# Excerpted passage
————

Since I'm pretty confident that I'll be divorced in the next 3 months or so. Is there anyone who found out their WAS regretted divorcing months/years afterwards? Trust me, I'm not waiting around or living for that day; but deep inside I'd love to have that day come.
Kinda like "I tried my ass off to save it back then, but you wanted no part of it!"
I often wonder the same thing and have done some searches on that topic. It seems that quite often the WAS does indeed feel regret/remorse. Especially in cases where there was no abuse or addiction. I am sorry I do not have all my sources handy, but I have come across articles that suggest around 14% of divorced couples actually get re-married.
Like you, not that I am holding my breath, but such an admission would be welcome.
Me: 48 Ex-W: 45 M: Nov '96, together since Oct 93 Bomb: on 10-yr anni - Nov '06 OM Separated: mid-Feb '07 Divorced mid-July '08 One daughter - 28 XW living w/OM
I filed and regret it. Unfortunately my husband was angry/shut down/disconnected/vengeful/done/tired/hired a sleazy lawyer/unhappy/distressed/hopeless and continued.
I'm curious about the 14% of couples who remarry. I wonder how that works if one partner actively wants to transform the relationship.
there are longish term studies that show that people in unhappy marriages who divorce do NOT become happier. That's a different step, huh?
Me 47 H 48 C G15, G12, B8 Married 21 years Separated or D- 11/09 (do semantics really matter??) Moving out 11/09
Seems unlikely in my case, my H wouldn't admit that he'd made a mistake even if he realised it. Which means we could both go on to meet new partners (he already has) and be reasonably happy although without the whole family together can you really be 100% happy? I don't think so and strangely when he left my H said exactly that, that he'd never be totally happy without the family together, so why leave? Only he knows the answer to that one.

————

# Material

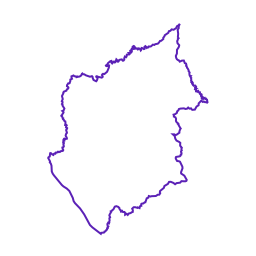 the district of Wang Chao, Tak, Thailand, rotated 184°
{"feature_id": "78962969B10518066707852", "entity_name": "Wang Chao", "entity_type": "district", "adm_level": 2, "iso_a3": "THA", "parent_name": "Thailand", "parent_adm1": "Tak", "projection": "robinson", "projection_center": [99.133, 16.616], "detail": "fine", "context": "isolated", "style": "outline", "palette": "violet", "viewbox_px": 256, "rotation_deg": 184, "n_neighbors": 0, "source": "geoboundaries", "source_scale": "gbopen_adm2", "svg_char_len": 5826}
<svg xmlns="http://www.w3.org/2000/svg" viewBox="0 0 256 256"><g transform="rotate(184 128 128)"><path d="M203.6,88.2L202.6,87.3L201.7,85.1L201.0,79.3L199.9,77.2L198.6,75.6L190.0,66.5L188.3,65.2L184.8,63.3L182.1,61.1L178.2,54.4L177.1,51.2L175.6,49.3L170.2,44.4L165.7,38.8L159.2,28.6L156.6,26.4L147.7,20.5L147.3,21.6L144.7,22.0L144.3,22.4L144.2,23.1L143.5,23.3L142.7,24.2L142.5,24.8L142.1,24.9L141.7,25.8L141.9,26.5L141.1,26.9L141.2,27.6L140.8,28.4L141.4,28.6L141.9,30.7L141.2,32.1L140.3,31.6L140.0,32.6L140.2,33.3L139.9,34.4L140.3,36.7L139.6,37.7L140.5,39.4L140.3,40.4L139.2,42.6L139.4,43.6L138.7,43.7L138.6,44.3L136.9,45.8L135.7,48.6L134.2,49.2L132.1,48.6L131.8,48.1L131.1,47.7L131.0,47.0L130.2,45.8L129.4,45.4L129.2,44.1L128.3,44.2L127.9,44.6L127.7,44.1L127.0,43.8L125.7,44.0L124.9,43.1L124.8,41.3L123.3,42.3L122.2,41.3L121.2,42.8L119.5,43.3L118.4,44.2L117.4,44.6L117.4,46.3L118.2,47.8L116.9,49.3L115.4,49.5L113.0,49.0L112.7,49.5L110.9,48.9L110.6,50.6L110.1,51.2L109.3,51.3L109.5,53.0L108.8,53.6L107.4,53.8L106.2,55.0L105.5,55.1L104.4,59.2L102.9,59.9L102.5,61.6L100.7,61.2L99.9,61.6L95.5,62.1L93.7,63.5L92.1,63.7L91.3,65.3L91.8,66.1L91.6,67.4L88.1,70.7L87.6,72.7L84.3,75.0L83.3,77.1L81.6,77.3L78.9,76.4L77.1,75.2L75.7,76.4L72.2,77.1L71.0,78.7L67.2,78.8L66.1,79.3L65.8,80.3L68.5,84.4L71.8,86.3L72.0,87.6L70.8,91.7L71.1,93.3L73.8,98.0L74.9,98.4L76.7,98.5L78.2,100.7L78.3,101.8L78.0,102.5L74.3,103.4L73.8,103.9L73.6,105.1L73.0,105.2L72.8,106.7L73.5,107.9L73.4,108.6L72.8,109.4L73.2,110.1L73.0,112.1L73.5,112.2L73.8,113.1L74.4,113.5L74.8,114.4L74.8,116.8L76.0,117.7L78.7,118.8L80.1,120.7L80.8,123.2L82.8,124.8L81.4,124.9L80.4,124.3L79.2,124.6L76.4,126.9L76.5,128.1L75.8,130.7L75.4,131.1L77.6,134.2L77.9,135.5L78.6,135.6L78.7,136.4L79.7,137.0L80.4,137.8L80.7,138.7L80.7,140.5L81.4,141.9L83.0,142.6L82.9,143.0L83.5,144.5L81.9,145.1L80.3,146.5L80.1,148.1L79.0,149.0L78.6,150.4L77.1,151.0L73.6,151.5L72.0,151.0L70.4,151.4L69.4,152.6L68.1,151.6L66.5,152.0L65.8,151.0L65.1,150.6L62.6,151.0L61.1,154.2L59.2,155.6L59.2,157.5L56.8,160.4L55.2,159.2L54.1,159.6L52.9,159.1L51.7,159.3L50.9,158.8L50.5,159.2L51.2,161.8L52.0,162.1L52.2,162.6L52.9,162.3L53.5,163.4L54.1,163.1L54.8,163.5L55.2,162.1L56.5,162.8L56.2,164.2L56.9,164.2L57.3,164.8L56.8,165.8L57.4,165.9L57.4,166.7L58.0,166.5L58.7,167.1L58.7,168.5L59.6,168.4L60.5,169.8L61.4,169.0L61.9,169.7L62.7,169.5L62.7,170.8L63.9,171.3L63.8,171.7L63.0,172.1L63.7,172.3L63.9,172.9L62.9,173.4L62.9,174.0L64.1,175.1L65.4,174.7L66.2,175.4L66.2,176.1L66.8,176.4L66.6,177.2L67.2,177.2L67.2,177.8L67.7,178.0L67.5,178.5L68.1,178.6L68.0,179.3L68.4,179.8L68.2,180.3L68.5,181.7L68.4,182.3L68.8,182.5L69.3,183.5L68.9,184.2L69.9,184.3L70.3,185.1L70.6,186.8L70.4,187.7L71.5,188.9L71.5,189.7L72.6,191.6L73.3,192.2L73.8,193.8L74.4,194.1L74.2,195.1L74.6,196.3L75.9,196.7L77.0,199.2L78.9,199.0L81.0,197.8L82.1,199.1L82.8,199.2L84.0,200.0L84.8,201.3L85.3,203.2L84.4,205.7L84.6,209.4L83.1,212.0L82.7,213.6L82.7,214.2L84.5,216.0L85.0,218.1L84.4,219.7L84.5,220.4L83.8,221.1L84.6,222.2L84.5,225.4L85.3,229.5L84.4,231.1L84.5,233.0L83.6,235.5L84.9,233.8L86.3,232.9L86.9,231.1L89.3,229.2L91.4,229.4L92.5,227.9L94.0,227.4L94.4,225.8L97.8,223.1L98.1,221.9L99.1,220.5L99.0,219.2L101.0,217.3L102.1,217.1L103.0,215.5L104.1,214.2L106.7,213.5L107.5,212.7L109.0,212.9L110.7,211.1L111.6,210.8L113.1,210.8L113.3,210.6L113.4,209.8L114.2,209.7L114.8,209.2L115.5,210.2L116.4,210.9L117.2,210.1L116.8,208.9L117.0,208.1L117.7,207.8L118.9,208.6L120.0,208.8L120.4,206.6L120.7,206.2L121.5,207.6L122.6,208.2L123.0,208.2L122.9,207.6L123.7,207.0L125.0,208.0L127.3,207.4L127.6,208.0L126.5,208.2L126.4,208.6L127.5,210.0L128.1,210.2L129.0,209.4L128.5,208.1L128.6,207.4L129.5,207.7L129.8,207.4L129.6,205.6L130.4,205.9L131.2,205.2L131.1,204.8L130.0,204.1L129.9,203.7L130.5,203.2L132.5,202.9L131.6,201.8L131.8,201.5L134.3,201.1L134.4,199.2L134.8,198.5L136.1,199.1L136.6,197.4L136.5,195.9L137.2,194.9L138.0,194.8L139.0,196.0L141.0,195.5L141.6,195.2L142.0,193.9L142.6,193.4L143.2,193.8L143.9,195.3L144.4,195.7L145.2,192.7L145.8,192.5L146.2,193.3L146.8,193.3L148.3,191.3L149.1,192.1L148.9,193.2L149.2,193.8L150.3,193.4L152.4,191.4L153.2,189.8L154.4,188.8L154.2,188.4L153.4,188.2L152.6,188.4L151.7,189.2L151.2,189.1L151.3,186.9L152.8,182.6L155.3,180.2L156.7,180.3L157.3,179.8L157.7,179.0L157.0,178.1L156.8,177.3L157.7,176.4L161.5,177.0L162.7,177.5L163.2,177.3L163.3,176.9L162.2,176.0L161.8,175.2L162.4,173.2L163.0,172.4L165.7,173.5L166.8,175.6L166.8,176.4L167.6,177.2L169.5,176.5L173.7,177.6L175.3,178.5L176.8,178.5L177.3,179.2L177.7,178.9L178.4,177.1L179.8,176.0L181.5,175.6L182.0,175.8L182.3,175.3L183.0,175.1L183.4,175.8L185.2,175.9L186.0,176.6L188.0,175.6L187.9,174.6L187.3,173.2L188.9,172.3L188.8,170.9L189.4,168.6L190.1,168.3L190.7,168.4L191.8,166.5L191.8,165.4L190.5,164.6L190.2,163.9L190.7,162.9L191.7,162.2L192.1,160.9L194.5,159.8L195.0,159.0L194.8,158.6L195.1,157.6L196.1,155.3L195.1,152.3L195.9,150.1L195.1,149.4L195.1,148.3L195.6,147.3L194.8,146.5L194.9,145.8L192.8,143.0L193.5,141.0L194.7,140.4L193.4,139.2L193.7,138.2L194.4,137.3L194.6,136.3L195.1,136.1L195.4,135.5L194.2,134.3L193.8,133.0L193.3,133.0L193.3,132.1L192.6,131.7L191.9,130.5L191.0,130.2L190.7,128.6L190.9,126.7L189.7,126.8L189.3,126.4L189.8,125.5L189.9,124.3L188.7,123.7L188.7,123.2L189.6,121.6L188.6,119.2L188.7,118.6L189.2,118.2L189.7,116.3L189.3,115.2L188.5,114.3L188.2,113.1L189.6,112.6L190.8,113.0L191.0,112.8L190.6,112.3L191.4,111.7L190.7,110.9L191.6,110.4L191.3,109.6L191.7,109.2L191.5,108.5L190.9,108.3L191.3,106.8L190.7,105.4L191.1,104.5L192.1,104.0L191.7,102.4L191.2,102.1L191.1,101.1L191.5,100.6L193.4,100.2L194.2,99.4L194.8,99.5L195.3,99.1L196.2,99.5L197.2,98.5L198.4,98.4L198.7,97.3L199.6,97.4L200.4,96.8L200.6,95.9L201.5,96.2L203.3,97.6L203.9,97.4L204.1,94.1L205.3,93.2L205.5,92.5L203.4,89.2L203.6,88.2Z" fill="none" stroke="#5b21b6" stroke-width="2"/></g></svg>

————

# Exercise prompt
Quote the divorce-regret thread word for word, everything from "Me: 48 Ex-W: 45" down to "different step, huh?".

# Final result
Me: 48 Ex-W: 45 M: Nov '96, together since Oct 93 Bomb: on 10-yr anni - Nov '06 OM Separated: mid-Feb '07 Divorced mid-July '08 One daughter - 28 XW living w/OM
I filed and regret it. Unfortunately my husband was angry/shut down/disconnected/vengeful/done/tired/hired a sleazy lawyer/unhappy/distressed/hopeless and continued.
I'm curious about the 14% of couples who remarry. I wonder how that works if one partner actively wants to transform the relationship.
there are longish term studies that show that people in unhappy marriages who divorce do NOT become happier. That's a different step, huh?